Nearly all of the basin’s 80,000 barrels of current daily production is trucked to five refineries near Salt Lake City. The refineries enjoy a steep discount because basin oil producers have nowhere else to take their crude. Part of the problem is the basin’s isolation from a national rail network, but the bigger issue is this oil’s high paraffin content, which turns solid at around 100 degrees. Accordingly, it cannot be shipped through pipes unless those lines are heated.

“What’s the best way to get the oil out? Is it best to put it on the highways with safety issues when more trucks get on there? A study showed one tanker had the same impact as 6,000 to 10,000 cars,” McKee said. “The more we can pull trucks off the road, the better off we are going to be.”

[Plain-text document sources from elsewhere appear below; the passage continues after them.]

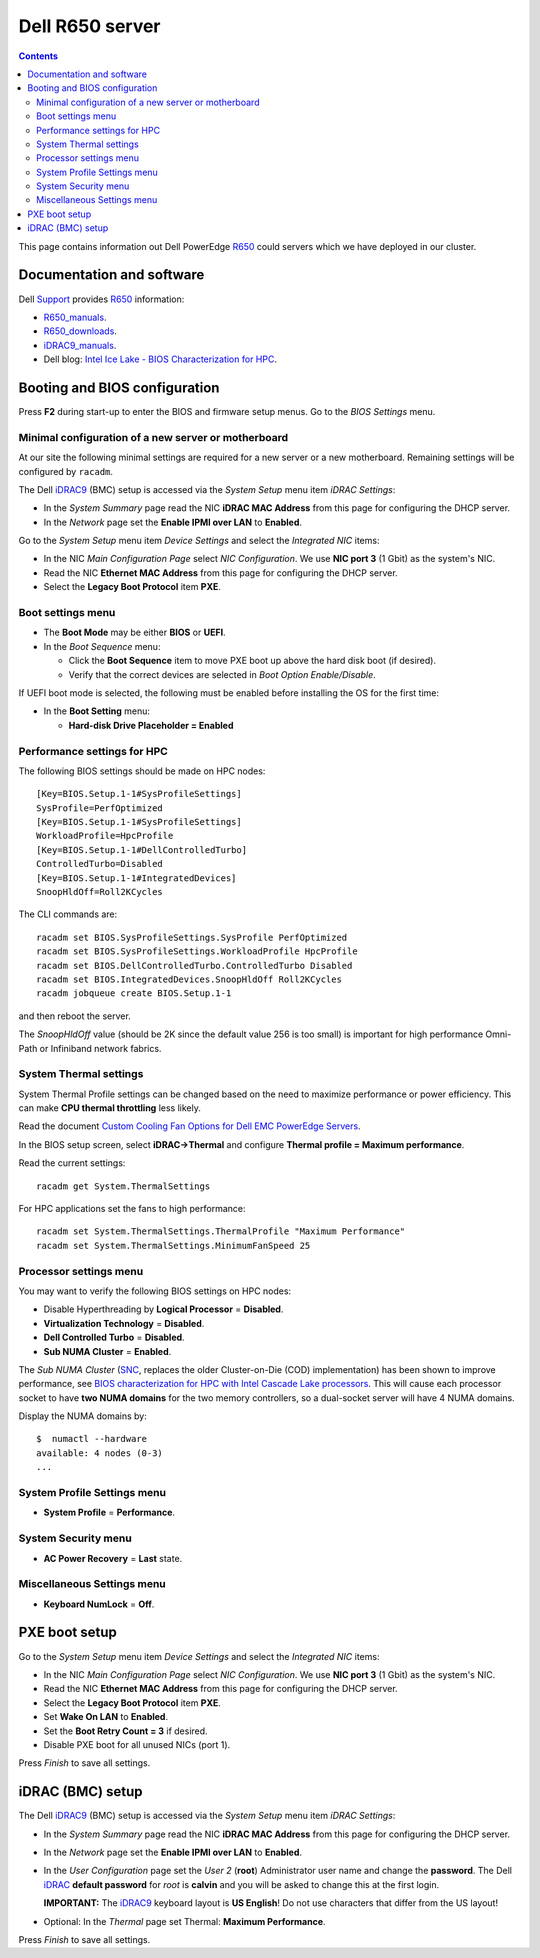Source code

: .. _Dell_R650:

================
Dell R650 server
================

.. Contents::

This page contains information out Dell PowerEdge R650_ could servers which we have deployed in our cluster.

.. _R650: https://www.dell.com/en-us/work/shop/povw/poweredge-r650

Documentation and software
==========================

Dell Support_ provides R650_ information:

* R650_manuals_.
* R650_downloads_.
* iDRAC9_manuals_.
* Dell blog: `Intel Ice Lake - BIOS Characterization for HPC <https://infohub.delltechnologies.com/p/intel-ice-lake-bios-characterization-for-hpc/>`_.

.. _R650_manuals: https://www.dell.com/support/home/us/en/04/product-support/product/poweredge-r650/manuals
.. _R650_downloads: https://www.dell.com/support/home/us/en/04/product-support/product/poweredge-r650/drivers
.. _Support: https://www.dell.com/support/home/us/en/04/product-support/product/poweredge-r650/research
.. _iDRAC: https://en.wikipedia.org/wiki/Dell_DRAC
.. _iDRAC9_manuals: https://www.dell.com/support/home/us/en/19/products/software_int/software_ent_systems_mgmt/remote_ent_sys_mgmt/rmte_ent_sys_idrac9

Booting and BIOS configuration
==============================

Press **F2** during start-up to enter the BIOS and firmware setup menus.
Go to the *BIOS Settings* menu.

Minimal configuration of a new server or motherboard
----------------------------------------------------

At our site the following minimal settings are required for a new server or a new motherboard.  
Remaining settings will be configured by ``racadm``.

The Dell iDRAC9_ (BMC) setup is accessed via the *System Setup* menu item *iDRAC Settings*:

* In the *System Summary* page read the NIC **iDRAC MAC Address** from this page for configuring the DHCP server.

* In the *Network* page set the **Enable IPMI over LAN** to **Enabled**.

Go to the *System Setup* menu item *Device Settings* and select the *Integrated NIC* items:

* In the NIC *Main Configuration Page* select *NIC Configuration*.  We use **NIC port 3** (1 Gbit) as the system's NIC.

* Read the NIC **Ethernet MAC Address** from this page for configuring the DHCP server.

* Select the **Legacy Boot Protocol** item **PXE**.

Boot settings menu
------------------

* The **Boot Mode** may be either **BIOS** or **UEFI**.

* In the *Boot Sequence* menu:

  * Click the **Boot Sequence** item to move PXE boot up above the hard disk boot (if desired).

  * Verify that the correct devices are selected in *Boot Option Enable/Disable*.

If UEFI boot mode is selected, the following must be enabled before installing the OS for the first time:

* In the **Boot Setting** menu:

  * **Hard-disk Drive Placeholder = Enabled**

Performance settings for HPC
----------------------------

The following BIOS settings should be made on HPC nodes::

  [Key=BIOS.Setup.1-1#SysProfileSettings]
  SysProfile=PerfOptimized
  [Key=BIOS.Setup.1-1#SysProfileSettings]
  WorkloadProfile=HpcProfile
  [Key=BIOS.Setup.1-1#DellControlledTurbo]
  ControlledTurbo=Disabled
  [Key=BIOS.Setup.1-1#IntegratedDevices]
  SnoopHldOff=Roll2KCycles

The CLI commands are::

  racadm set BIOS.SysProfileSettings.SysProfile PerfOptimized
  racadm set BIOS.SysProfileSettings.WorkloadProfile HpcProfile
  racadm set BIOS.DellControlledTurbo.ControlledTurbo Disabled
  racadm set BIOS.IntegratedDevices.SnoopHldOff Roll2KCycles
  racadm jobqueue create BIOS.Setup.1-1

and then reboot the server.

The *SnoopHldOff* value (should be 2K since the default value 256 is too small) is important for high performance Omni-Path or Infiniband network fabrics.

System Thermal settings
-----------------------

System Thermal Profile settings can be changed based on the need to maximize performance or power efficiency.
This can make **CPU thermal throttling** less likely.

Read the document `Custom Cooling Fan Options for Dell EMC PowerEdge Servers <https://downloads.dell.com/manuals/common/customcooling_poweredge_idrac9.pdf>`_.

In the BIOS setup screen, select **iDRAC->Thermal** and configure **Thermal profile = Maximum performance**.

Read the current settings::

  racadm get System.ThermalSettings

For HPC applications set the fans to high performance::

  racadm set System.ThermalSettings.ThermalProfile "Maximum Performance"
  racadm set System.ThermalSettings.MinimumFanSpeed 25


Processor settings menu
-----------------------

You may want to verify the following BIOS settings on HPC nodes:

* Disable Hyperthreading by **Logical Processor** = **Disabled**.

* **Virtualization Technology** = **Disabled**.

* **Dell Controlled Turbo** = **Disabled**.

* **Sub NUMA Cluster** = **Enabled**.

The *Sub NUMA Cluster* (SNC_, replaces the older Cluster-on-Die (COD) implementation) has been shown to improve performance, see
`BIOS characterization for HPC with Intel Cascade Lake processors <https://www.dell.com/support/kbdoc/da-dk/000176921/bios-characterization-for-hpc-with-intel-cascade-lake-processors>`_.
This will cause each processor socket to have **two NUMA domains** for the two memory controllers, so a dual-socket server will have 4 NUMA domains.

Display the NUMA domains by::

  $  numactl --hardware
  available: 4 nodes (0-3)
  ...

.. _SNC: https://software.intel.com/content/www/us/en/develop/articles/intel-xeon-processor-scalable-family-technical-overview.html

System Profile Settings menu
----------------------------

* **System Profile** = **Performance**.

System Security menu
--------------------

* **AC Power Recovery** = **Last** state.

Miscellaneous Settings menu
---------------------------

* **Keyboard NumLock** = **Off**.

PXE boot setup
==============

Go to the *System Setup* menu item *Device Settings* and select the *Integrated NIC* items:

* In the NIC *Main Configuration Page* select *NIC Configuration*.  We use **NIC port 3** (1 Gbit) as the system's NIC.

* Read the NIC **Ethernet MAC Address** from this page for configuring the DHCP server.

* Select the **Legacy Boot Protocol** item **PXE**.

* Set **Wake On LAN** to **Enabled**.

* Set the **Boot Retry Count = 3** if desired.

* Disable PXE boot for all unused NICs (port 1).

Press *Finish* to save all settings.

iDRAC (BMC) setup
=================

The Dell iDRAC9_ (BMC) setup is accessed via the *System Setup* menu item *iDRAC Settings*:

* In the *System Summary* page read the NIC **iDRAC MAC Address** from this page for configuring the DHCP server.

* In the *Network* page set the **Enable IPMI over LAN** to **Enabled**.

* In the *User Configuration* page set the *User 2* (**root**) Administrator user name and change the **password**.
  The Dell iDRAC_ **default password** for *root* is **calvin** and you will be asked to change this at the first login.

  **IMPORTANT:** The iDRAC9_ keyboard layout is **US English**!  Do not use characters that differ from the US layout!

* Optional: In the *Thermal* page set Thermal: **Maximum Performance**.

Press *Finish* to save all settings.

.. _iDRAC9: https://www.dell.com/support/article/us/en/04/sln311300/idrac9-home?lang=en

An earlier state study found that without rail or some other transportation project, such as new pipelines or freeways, $30 billion worth of oil could remain undeveloped in the basin during the next three decades because of delivery constraints.

Michel said the project would pay for itself it it moves 150,000 to 200,000 barrels, enough to load three, 100-car “unit trains.” While Uinta crude’s paraffin content make it hard to transport, it provides a chemical makeup that is suited for refineries based in Louisiana and Texas.

“This railway is going to open up this basin, which is really the last stranded basin that has not had reliable access to the United States’ chief refining market on the Gulf Coast,” which can process 7 million barrels a day, Michel said. “Our customers on the Gulf Coast side …. have been blowing our phones up trying to access crude from here. ... The markets down there will eat this up because it’s a unique commodity."

The Ute Tribe, which generates much of its revenue off minerals it controls in the basin, supports the project, along with the basin’s largest producer, Newfield Exploration Co.

“It has long been our concern that marketing constraints are restricting development of tribal trust resources, and finding additional markets is essential to realizing greater opportunity for the Ute Tribe and its membership,” Luke Duncan, chairman of the Ute Indian Tribe Business Committee, wrote in a letter to McKee. “The Ute Indian Tribe is hopeful that a project of this scope and scale can gather the necessary funding, support and partnership required to make a Uinta Basin rail line a reality.”

The coalition’s preferred alignment passes through Indian Canyon, but it is also studying options through Argyle Canyon and to the east to Colorado. The east-running option would be more than twice as long, mostly in Colorado, but passes through less-challenging terrain.

The federal Surface Transportation Board will conduct the environmental review and decide which route if any it would take. McKee hopes for a decision by the end of next year with construction completed in 2023.